[Electronic design automation data]
------------------------
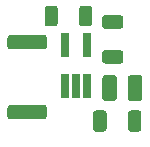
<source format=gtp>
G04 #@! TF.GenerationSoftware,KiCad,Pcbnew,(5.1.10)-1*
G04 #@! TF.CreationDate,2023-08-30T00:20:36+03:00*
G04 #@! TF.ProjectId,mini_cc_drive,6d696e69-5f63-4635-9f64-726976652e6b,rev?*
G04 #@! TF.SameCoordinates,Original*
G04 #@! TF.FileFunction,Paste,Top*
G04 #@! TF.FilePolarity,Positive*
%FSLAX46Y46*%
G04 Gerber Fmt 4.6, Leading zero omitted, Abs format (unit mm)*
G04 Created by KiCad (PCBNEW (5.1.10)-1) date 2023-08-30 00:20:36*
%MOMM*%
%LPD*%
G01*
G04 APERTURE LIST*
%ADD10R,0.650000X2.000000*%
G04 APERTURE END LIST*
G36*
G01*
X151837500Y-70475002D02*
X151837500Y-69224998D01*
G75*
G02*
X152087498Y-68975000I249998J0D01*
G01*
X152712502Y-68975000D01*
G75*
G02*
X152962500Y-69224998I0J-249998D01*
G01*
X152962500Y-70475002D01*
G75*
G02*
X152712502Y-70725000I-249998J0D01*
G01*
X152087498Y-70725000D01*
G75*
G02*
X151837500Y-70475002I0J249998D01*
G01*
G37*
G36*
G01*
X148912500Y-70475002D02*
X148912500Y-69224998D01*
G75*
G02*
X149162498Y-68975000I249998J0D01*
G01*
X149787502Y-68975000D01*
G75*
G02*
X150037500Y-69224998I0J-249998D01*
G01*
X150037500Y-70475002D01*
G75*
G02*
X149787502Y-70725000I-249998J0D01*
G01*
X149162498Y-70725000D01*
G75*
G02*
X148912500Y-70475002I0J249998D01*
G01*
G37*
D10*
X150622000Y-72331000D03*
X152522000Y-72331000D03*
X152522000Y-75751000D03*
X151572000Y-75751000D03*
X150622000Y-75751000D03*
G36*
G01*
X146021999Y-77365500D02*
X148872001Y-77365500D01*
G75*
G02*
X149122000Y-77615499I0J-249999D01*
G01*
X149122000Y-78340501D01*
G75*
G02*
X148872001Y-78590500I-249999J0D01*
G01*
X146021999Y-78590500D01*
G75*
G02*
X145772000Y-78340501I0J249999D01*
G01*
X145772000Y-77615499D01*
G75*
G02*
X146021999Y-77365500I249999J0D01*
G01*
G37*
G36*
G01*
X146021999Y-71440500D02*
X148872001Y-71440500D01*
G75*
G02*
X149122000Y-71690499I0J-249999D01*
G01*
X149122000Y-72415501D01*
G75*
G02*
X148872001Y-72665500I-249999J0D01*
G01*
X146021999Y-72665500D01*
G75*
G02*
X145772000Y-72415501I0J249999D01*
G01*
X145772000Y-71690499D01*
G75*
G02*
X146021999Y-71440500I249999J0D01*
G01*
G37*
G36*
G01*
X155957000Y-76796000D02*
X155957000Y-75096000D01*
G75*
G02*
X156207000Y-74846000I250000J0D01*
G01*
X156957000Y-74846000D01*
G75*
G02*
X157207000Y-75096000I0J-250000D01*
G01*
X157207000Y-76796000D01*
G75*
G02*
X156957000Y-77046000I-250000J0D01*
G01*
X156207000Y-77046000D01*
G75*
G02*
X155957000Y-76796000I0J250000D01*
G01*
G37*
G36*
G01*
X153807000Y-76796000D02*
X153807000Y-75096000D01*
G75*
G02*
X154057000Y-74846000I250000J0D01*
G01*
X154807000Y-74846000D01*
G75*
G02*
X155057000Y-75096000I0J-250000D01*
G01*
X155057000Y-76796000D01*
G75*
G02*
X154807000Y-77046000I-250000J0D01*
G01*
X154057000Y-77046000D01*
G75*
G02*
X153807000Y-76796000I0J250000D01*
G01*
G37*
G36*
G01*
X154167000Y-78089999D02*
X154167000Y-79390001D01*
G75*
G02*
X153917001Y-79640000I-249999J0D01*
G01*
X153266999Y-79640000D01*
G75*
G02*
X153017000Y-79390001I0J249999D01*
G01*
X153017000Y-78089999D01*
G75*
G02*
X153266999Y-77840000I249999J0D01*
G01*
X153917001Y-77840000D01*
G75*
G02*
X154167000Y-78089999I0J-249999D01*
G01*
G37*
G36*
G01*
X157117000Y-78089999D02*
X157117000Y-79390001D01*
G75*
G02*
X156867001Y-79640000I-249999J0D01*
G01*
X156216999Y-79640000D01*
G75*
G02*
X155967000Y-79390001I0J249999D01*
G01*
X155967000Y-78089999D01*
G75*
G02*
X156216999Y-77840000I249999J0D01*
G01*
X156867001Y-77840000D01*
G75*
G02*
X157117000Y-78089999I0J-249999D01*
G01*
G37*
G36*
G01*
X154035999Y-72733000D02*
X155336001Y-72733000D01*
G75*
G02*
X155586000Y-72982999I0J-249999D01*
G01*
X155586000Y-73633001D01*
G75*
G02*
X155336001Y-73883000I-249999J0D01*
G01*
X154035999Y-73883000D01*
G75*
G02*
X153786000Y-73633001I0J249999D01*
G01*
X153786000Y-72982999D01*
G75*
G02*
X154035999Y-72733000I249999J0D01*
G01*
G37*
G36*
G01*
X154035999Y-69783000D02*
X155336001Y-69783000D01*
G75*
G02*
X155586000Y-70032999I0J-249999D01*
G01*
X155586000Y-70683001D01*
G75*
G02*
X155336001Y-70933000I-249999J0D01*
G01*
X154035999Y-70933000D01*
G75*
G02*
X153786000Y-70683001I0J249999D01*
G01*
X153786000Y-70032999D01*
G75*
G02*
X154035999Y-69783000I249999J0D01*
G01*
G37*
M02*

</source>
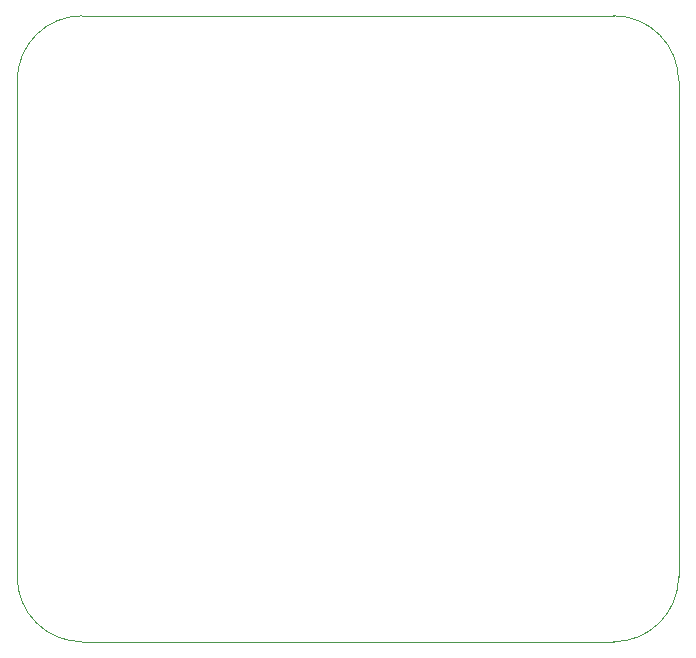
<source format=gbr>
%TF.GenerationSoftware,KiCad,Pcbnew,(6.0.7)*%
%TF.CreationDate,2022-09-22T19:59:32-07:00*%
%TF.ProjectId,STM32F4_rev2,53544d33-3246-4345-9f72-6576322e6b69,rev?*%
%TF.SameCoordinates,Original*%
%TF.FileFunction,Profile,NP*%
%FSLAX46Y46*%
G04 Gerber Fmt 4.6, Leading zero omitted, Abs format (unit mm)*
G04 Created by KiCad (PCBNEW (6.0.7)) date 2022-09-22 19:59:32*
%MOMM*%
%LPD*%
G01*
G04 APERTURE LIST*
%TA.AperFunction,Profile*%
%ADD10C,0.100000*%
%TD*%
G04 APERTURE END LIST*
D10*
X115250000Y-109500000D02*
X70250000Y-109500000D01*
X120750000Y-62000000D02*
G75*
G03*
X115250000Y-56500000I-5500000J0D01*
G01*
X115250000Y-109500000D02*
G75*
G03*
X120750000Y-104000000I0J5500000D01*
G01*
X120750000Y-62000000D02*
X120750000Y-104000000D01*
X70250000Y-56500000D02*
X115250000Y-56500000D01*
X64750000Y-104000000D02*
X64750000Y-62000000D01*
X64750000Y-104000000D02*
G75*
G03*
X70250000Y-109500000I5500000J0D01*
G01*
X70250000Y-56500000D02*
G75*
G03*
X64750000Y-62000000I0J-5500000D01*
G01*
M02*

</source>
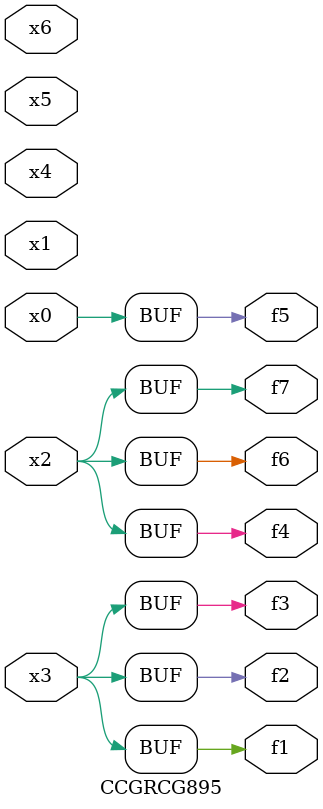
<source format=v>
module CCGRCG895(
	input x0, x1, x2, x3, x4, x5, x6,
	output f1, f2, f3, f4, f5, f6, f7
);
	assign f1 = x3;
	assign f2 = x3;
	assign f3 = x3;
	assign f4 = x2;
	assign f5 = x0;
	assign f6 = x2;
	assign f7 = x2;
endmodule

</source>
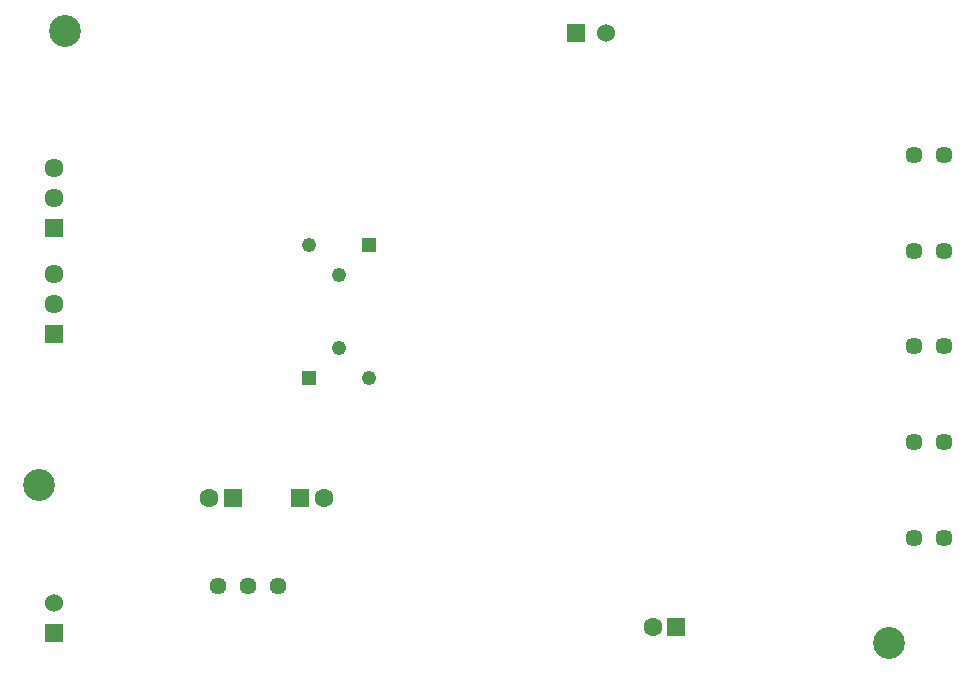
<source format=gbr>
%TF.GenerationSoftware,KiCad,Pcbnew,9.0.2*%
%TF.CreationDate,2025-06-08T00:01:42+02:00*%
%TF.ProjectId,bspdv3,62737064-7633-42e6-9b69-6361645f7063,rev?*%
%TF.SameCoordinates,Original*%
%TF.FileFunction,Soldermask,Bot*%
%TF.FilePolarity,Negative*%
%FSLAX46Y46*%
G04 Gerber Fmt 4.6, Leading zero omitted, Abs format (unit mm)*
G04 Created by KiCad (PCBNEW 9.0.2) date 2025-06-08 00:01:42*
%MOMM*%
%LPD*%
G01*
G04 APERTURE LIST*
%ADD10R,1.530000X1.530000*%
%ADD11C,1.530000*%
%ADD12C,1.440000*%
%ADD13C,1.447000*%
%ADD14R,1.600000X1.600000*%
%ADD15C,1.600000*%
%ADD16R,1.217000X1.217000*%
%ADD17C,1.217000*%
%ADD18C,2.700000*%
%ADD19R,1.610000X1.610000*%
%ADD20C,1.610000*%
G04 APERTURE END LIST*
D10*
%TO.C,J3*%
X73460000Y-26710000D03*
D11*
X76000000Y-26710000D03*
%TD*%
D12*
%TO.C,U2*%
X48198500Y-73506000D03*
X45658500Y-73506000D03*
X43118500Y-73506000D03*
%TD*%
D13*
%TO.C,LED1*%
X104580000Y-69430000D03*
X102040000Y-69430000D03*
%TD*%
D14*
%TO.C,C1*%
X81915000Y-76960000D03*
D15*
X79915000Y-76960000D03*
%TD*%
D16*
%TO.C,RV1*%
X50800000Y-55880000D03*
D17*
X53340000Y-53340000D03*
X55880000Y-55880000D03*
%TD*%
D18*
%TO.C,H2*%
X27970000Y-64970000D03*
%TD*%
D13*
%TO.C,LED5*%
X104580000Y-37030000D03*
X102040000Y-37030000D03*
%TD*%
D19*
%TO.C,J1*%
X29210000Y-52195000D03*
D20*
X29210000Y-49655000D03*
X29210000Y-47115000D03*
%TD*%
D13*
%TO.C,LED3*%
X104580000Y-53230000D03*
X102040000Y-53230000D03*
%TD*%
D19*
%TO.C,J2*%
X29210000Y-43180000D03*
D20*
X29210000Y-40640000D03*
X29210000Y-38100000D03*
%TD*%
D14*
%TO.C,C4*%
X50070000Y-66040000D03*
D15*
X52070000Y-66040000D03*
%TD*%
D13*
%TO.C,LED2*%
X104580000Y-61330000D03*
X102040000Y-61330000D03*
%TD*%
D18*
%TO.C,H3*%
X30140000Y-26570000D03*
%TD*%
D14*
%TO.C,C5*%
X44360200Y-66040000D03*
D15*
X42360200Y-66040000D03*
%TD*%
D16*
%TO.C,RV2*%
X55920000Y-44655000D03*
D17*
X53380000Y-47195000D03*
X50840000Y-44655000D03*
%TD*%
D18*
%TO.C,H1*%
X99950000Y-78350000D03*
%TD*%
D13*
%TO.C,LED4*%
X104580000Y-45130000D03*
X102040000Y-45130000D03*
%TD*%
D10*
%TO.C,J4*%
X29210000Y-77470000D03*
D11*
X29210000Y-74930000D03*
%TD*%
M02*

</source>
------------------------
(What the task asks) Your task is to say how many lines in the entries above contain the word "Created". Please write only the number.

(Expected answer) 3